Record extracts —
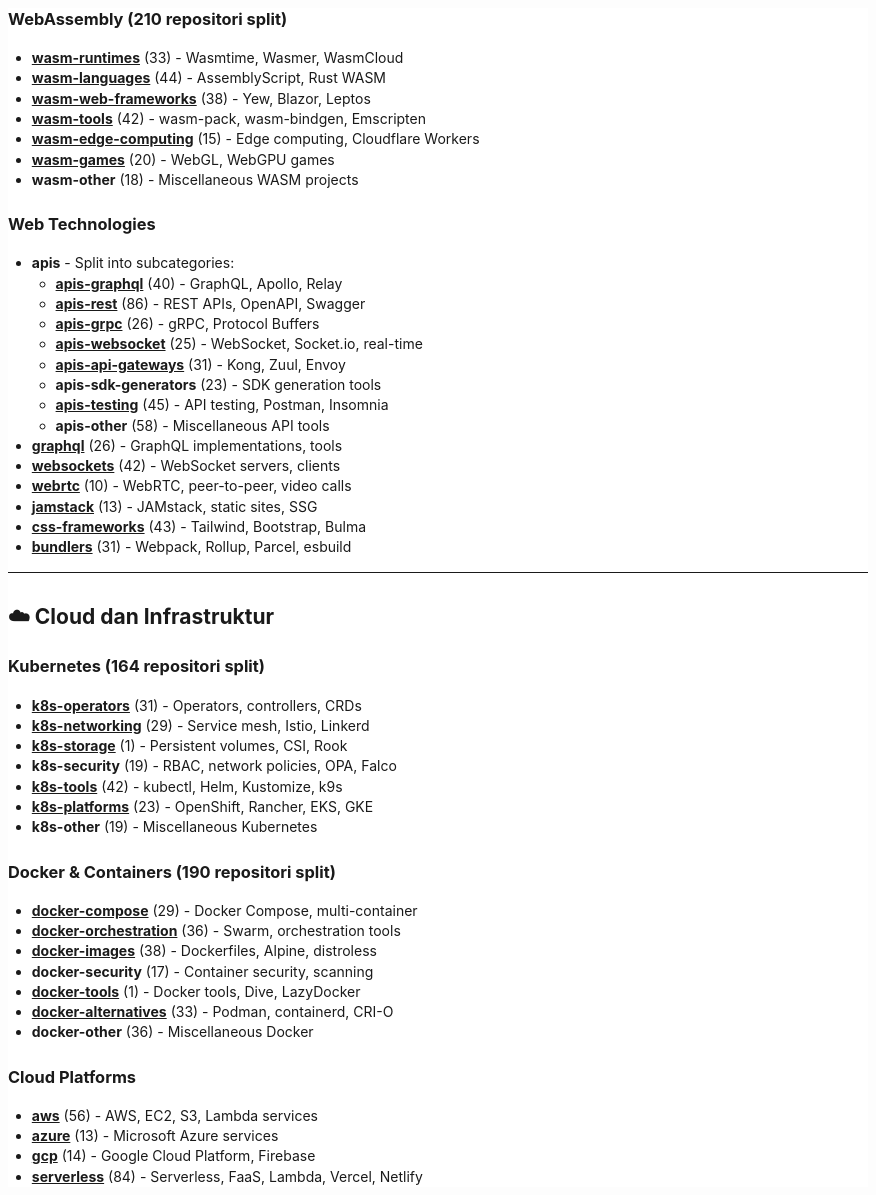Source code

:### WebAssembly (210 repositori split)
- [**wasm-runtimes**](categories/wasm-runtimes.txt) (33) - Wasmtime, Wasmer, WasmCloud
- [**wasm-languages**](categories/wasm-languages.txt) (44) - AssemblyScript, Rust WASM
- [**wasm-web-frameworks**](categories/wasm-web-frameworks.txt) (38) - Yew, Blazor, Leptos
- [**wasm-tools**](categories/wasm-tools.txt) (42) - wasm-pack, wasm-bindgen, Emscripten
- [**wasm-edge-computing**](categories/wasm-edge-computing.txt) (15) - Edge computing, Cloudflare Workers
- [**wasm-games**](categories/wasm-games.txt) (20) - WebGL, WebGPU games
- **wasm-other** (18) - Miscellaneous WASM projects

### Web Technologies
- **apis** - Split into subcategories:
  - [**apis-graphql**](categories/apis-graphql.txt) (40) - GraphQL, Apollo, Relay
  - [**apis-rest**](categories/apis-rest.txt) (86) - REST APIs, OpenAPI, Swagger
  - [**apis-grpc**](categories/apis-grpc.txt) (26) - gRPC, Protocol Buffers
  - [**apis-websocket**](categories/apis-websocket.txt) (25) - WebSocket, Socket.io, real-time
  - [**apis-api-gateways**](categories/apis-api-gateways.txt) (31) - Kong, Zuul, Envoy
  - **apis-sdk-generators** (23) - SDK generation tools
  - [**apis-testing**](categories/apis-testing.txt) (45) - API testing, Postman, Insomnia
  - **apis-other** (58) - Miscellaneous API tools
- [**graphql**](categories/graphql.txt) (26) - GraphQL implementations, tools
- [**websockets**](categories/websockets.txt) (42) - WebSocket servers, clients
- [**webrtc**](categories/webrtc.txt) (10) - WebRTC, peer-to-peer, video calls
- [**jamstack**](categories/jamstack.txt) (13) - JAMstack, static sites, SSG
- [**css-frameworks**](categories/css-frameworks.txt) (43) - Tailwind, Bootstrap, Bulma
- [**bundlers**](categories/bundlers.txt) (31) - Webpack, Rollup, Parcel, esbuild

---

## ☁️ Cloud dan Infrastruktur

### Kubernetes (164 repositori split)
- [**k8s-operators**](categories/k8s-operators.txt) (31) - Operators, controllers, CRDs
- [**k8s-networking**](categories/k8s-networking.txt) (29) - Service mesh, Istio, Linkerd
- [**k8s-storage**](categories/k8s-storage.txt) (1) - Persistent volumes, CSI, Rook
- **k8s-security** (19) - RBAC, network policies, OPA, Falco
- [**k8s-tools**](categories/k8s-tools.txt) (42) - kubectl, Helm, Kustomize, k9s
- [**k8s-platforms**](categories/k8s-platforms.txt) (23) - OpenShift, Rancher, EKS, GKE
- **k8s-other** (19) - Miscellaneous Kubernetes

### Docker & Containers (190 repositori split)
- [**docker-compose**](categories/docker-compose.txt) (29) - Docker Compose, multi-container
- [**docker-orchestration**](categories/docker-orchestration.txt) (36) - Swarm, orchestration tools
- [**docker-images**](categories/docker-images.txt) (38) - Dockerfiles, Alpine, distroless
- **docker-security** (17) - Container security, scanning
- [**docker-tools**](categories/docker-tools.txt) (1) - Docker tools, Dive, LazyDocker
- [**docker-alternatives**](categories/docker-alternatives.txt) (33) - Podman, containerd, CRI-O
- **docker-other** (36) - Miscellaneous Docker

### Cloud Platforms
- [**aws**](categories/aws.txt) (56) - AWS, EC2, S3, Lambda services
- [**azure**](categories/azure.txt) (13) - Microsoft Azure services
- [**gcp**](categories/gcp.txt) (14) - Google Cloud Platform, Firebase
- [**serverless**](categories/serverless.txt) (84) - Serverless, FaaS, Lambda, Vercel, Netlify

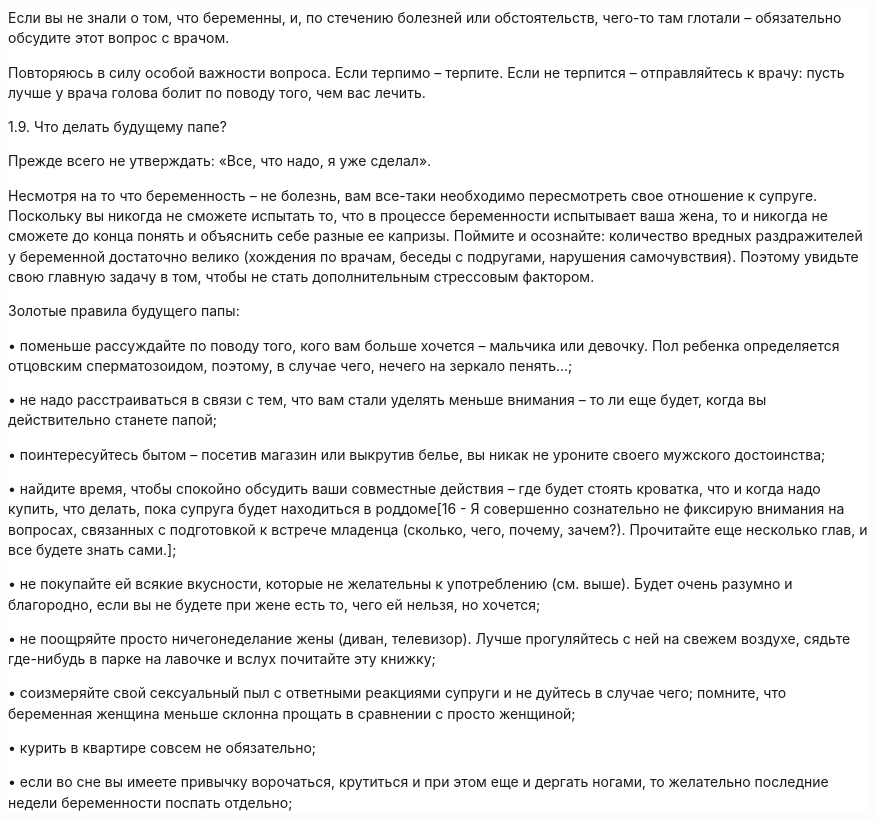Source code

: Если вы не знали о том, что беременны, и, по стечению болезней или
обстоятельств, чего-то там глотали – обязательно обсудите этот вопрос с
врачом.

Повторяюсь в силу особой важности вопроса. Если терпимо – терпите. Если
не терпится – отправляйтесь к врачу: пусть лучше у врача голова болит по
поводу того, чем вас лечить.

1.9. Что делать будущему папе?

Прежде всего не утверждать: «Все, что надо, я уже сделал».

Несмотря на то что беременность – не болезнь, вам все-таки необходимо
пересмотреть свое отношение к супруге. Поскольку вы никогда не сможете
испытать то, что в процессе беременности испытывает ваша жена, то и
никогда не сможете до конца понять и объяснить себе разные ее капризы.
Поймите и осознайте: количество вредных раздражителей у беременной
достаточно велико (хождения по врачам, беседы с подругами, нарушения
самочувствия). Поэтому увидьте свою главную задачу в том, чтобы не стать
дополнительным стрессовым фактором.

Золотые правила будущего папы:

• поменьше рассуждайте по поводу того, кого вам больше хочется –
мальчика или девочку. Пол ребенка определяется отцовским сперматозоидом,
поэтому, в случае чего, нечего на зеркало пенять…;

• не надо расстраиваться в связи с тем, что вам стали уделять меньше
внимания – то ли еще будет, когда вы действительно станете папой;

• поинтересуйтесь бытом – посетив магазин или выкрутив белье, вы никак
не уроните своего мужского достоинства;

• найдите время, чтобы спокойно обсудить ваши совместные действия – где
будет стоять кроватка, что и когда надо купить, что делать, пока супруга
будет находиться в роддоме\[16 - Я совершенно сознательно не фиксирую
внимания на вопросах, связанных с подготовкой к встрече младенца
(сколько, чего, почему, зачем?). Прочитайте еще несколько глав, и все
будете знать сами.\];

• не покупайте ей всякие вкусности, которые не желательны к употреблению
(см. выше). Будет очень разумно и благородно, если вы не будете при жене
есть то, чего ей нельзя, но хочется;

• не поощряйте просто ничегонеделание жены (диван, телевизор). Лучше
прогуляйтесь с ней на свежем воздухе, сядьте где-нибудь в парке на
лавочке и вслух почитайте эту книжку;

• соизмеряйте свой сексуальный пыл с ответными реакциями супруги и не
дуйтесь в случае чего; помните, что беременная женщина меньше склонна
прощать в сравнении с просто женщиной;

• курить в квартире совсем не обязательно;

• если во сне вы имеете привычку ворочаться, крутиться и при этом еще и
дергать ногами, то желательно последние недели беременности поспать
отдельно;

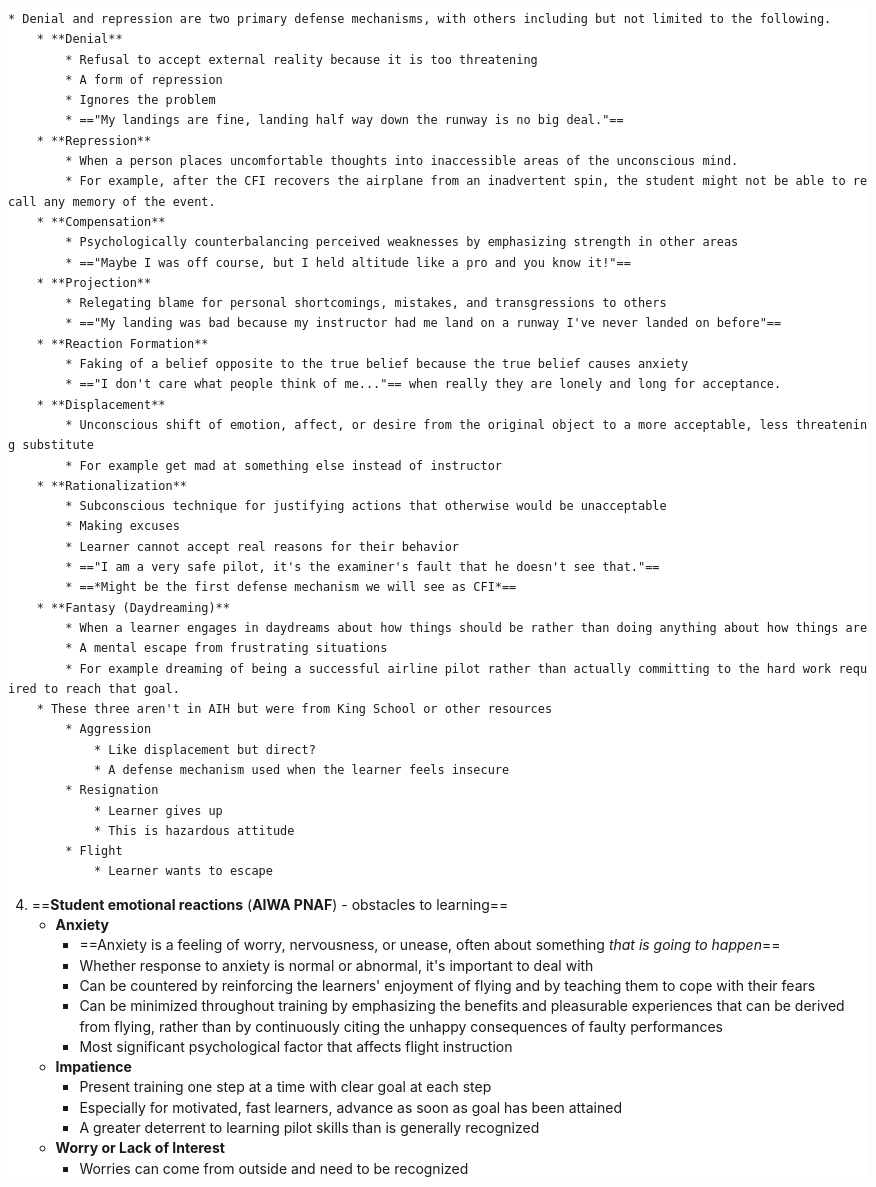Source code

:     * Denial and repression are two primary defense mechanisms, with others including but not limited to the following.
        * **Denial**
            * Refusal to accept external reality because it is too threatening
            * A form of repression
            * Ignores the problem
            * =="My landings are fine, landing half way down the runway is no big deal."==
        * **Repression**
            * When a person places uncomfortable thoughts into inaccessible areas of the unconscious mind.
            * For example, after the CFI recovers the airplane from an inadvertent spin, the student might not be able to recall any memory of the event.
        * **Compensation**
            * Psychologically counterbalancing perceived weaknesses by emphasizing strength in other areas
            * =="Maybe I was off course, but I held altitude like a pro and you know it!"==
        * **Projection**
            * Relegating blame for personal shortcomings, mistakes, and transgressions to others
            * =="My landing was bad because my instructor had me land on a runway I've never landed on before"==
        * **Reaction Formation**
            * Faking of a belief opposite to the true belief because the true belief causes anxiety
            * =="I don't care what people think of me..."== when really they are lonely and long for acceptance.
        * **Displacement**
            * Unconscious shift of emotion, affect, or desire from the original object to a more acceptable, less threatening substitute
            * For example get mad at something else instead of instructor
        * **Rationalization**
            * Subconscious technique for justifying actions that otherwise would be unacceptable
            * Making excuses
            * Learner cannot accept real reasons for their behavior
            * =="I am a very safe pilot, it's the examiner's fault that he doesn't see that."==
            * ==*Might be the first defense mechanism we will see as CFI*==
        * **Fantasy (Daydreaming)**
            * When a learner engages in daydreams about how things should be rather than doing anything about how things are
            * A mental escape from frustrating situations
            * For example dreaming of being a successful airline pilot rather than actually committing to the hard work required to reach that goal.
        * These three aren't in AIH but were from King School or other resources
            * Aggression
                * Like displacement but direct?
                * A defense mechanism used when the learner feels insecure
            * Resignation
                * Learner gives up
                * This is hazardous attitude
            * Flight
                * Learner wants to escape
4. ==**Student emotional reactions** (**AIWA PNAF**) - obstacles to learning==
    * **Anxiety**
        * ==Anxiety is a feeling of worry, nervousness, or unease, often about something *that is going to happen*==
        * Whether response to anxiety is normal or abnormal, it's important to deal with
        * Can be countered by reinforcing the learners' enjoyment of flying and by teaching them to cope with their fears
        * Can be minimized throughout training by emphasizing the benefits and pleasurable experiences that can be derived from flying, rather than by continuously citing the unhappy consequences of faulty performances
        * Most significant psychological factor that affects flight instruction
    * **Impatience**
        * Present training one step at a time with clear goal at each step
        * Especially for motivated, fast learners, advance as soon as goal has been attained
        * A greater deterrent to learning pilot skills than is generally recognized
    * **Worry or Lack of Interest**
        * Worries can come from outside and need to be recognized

Job — Once you have returned the line containing "computing, Cloudflare Workers", stop; begin at the first line of the material, keep each line exact, and skip the pictures.

Completed task —
Source code

:### WebAssembly (210 repositori split)
- [**wasm-runtimes**](categories/wasm-runtimes.txt) (33) - Wasmtime, Wasmer, WasmCloud
- [**wasm-languages**](categories/wasm-languages.txt) (44) - AssemblyScript, Rust WASM
- [**wasm-web-frameworks**](categories/wasm-web-frameworks.txt) (38) - Yew, Blazor, Leptos
- [**wasm-tools**](categories/wasm-tools.txt) (42) - wasm-pack, wasm-bindgen, Emscripten
- [**wasm-edge-computing**](categories/wasm-edge-computing.txt) (15) - Edge computing, Cloudflare Workers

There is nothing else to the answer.